First, we use a 1D convolutional neural network to perform feature extraction on the compound representation vector obtained by the BERT model according to

$$\begin{aligned}&o_{conv} = Conv1d(x_{in} \circledast w_{conv}) \end{aligned}$$

(1)

where $x_{in} \in {\mathbb {R}}^{n \times 256}$ represents the learned molecular representation, n represents the number of tokens in the input sequence, $\circledast $ represents the convolution operation, $w_{conv}$ represents the parameters to be learned, and $o_{conv}$ represents the output after passing through the 1D convolutional network. In addition, after the convolution layer, we use ReLU as the activation function.

After feature extraction by CNN, max feature $o_{max}$ can be selected from $o_{conv}$ by the max-pooling operation to achieve dimensionality reduction and parameter sharing.

Finally, the fully connected network outputs the prediction results of the molecular properties of the compound according to

$$\begin{aligned}&y = \mathbf {f}(\mathbf {o}_{\textbf {max}} \cdot \mathbf {w}_{\mathbf {fc}} + {\mathbf {b}}_{\mathbf {fc}}) \end{aligned}$$

(2)

where $w_{fc}$ represents the parameter matrix of the fully connected layer, $b_{fc}$ represents the deviation, f represents the ReLU activation function, and y represents the prediction results of the CNN model. In the classification task, y is a one-hot vector, which represents whether the molecule has the current property, and in the regression task, y is a real number, which represents the specific property value of the molecule.

For the classification task, we use the cross-entropy loss function to optimize our model according to

$$\begin{aligned} &Loss = -\frac{1}{n} \sum _{i=1}^{n} t_i \cdot \log y_i + (1-t_i) \cdot \log (1-y_i) \end{aligned} $$

(3)

where $t_i$ represents the true label of sample i, $y_i$ represents the probability that sample i is predicted to be a positive sample, and n represents the number of samples.

For the regression task, we use the mean squared error loss function to optimize our prediction model according to

$$\begin{aligned}&Loss = -\frac{1}{n} \sum _{i=1}^{n} (y_i - t_i)^2 \end{aligned} $$

(4)

▸ DATA SHOWN
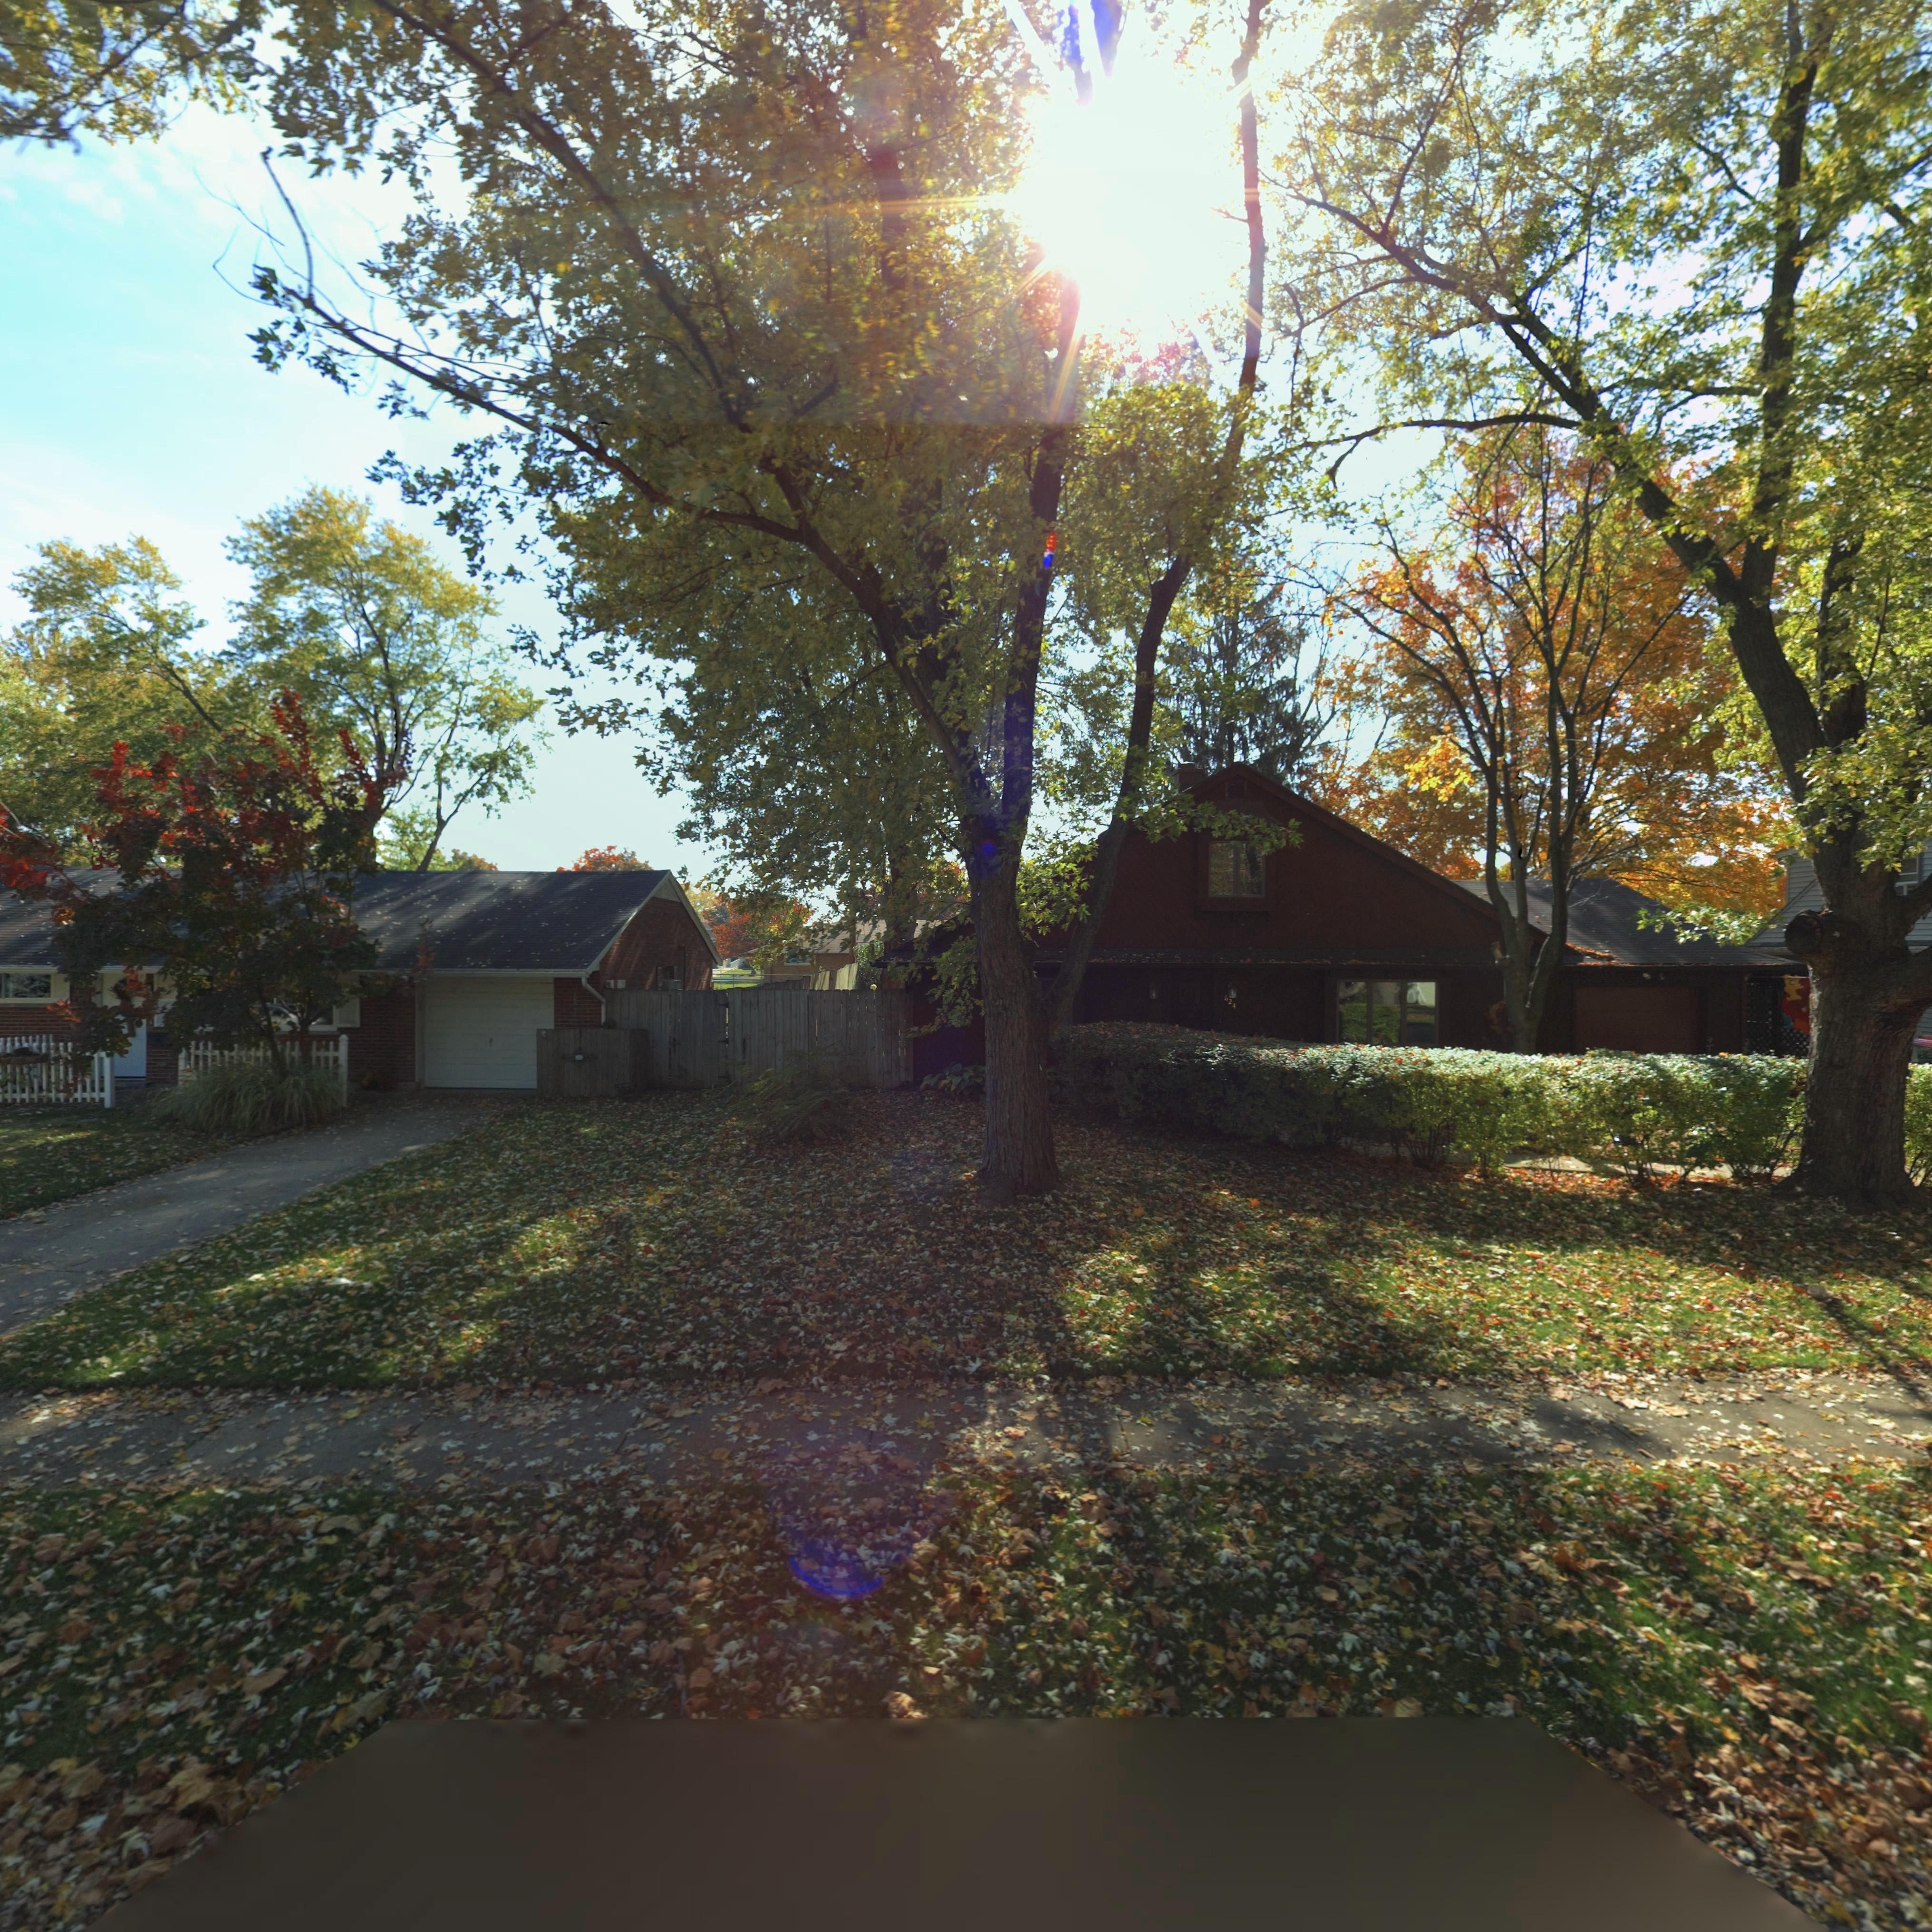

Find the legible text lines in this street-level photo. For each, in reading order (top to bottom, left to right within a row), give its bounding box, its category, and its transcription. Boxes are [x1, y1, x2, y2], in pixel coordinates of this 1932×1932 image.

▸ INSTRUCTIONS TO FOLLOW
Copy word for word the part of the text on the convolutional prediction model running from "where $t_i$ represents" to "number of samples.".

▸ SOLUTION TO THE EXERCISE
where $t_i$ represents the true label of sample i, $y_i$ represents the probability that sample i is predicted to be a positive sample, and n represents the number of samples.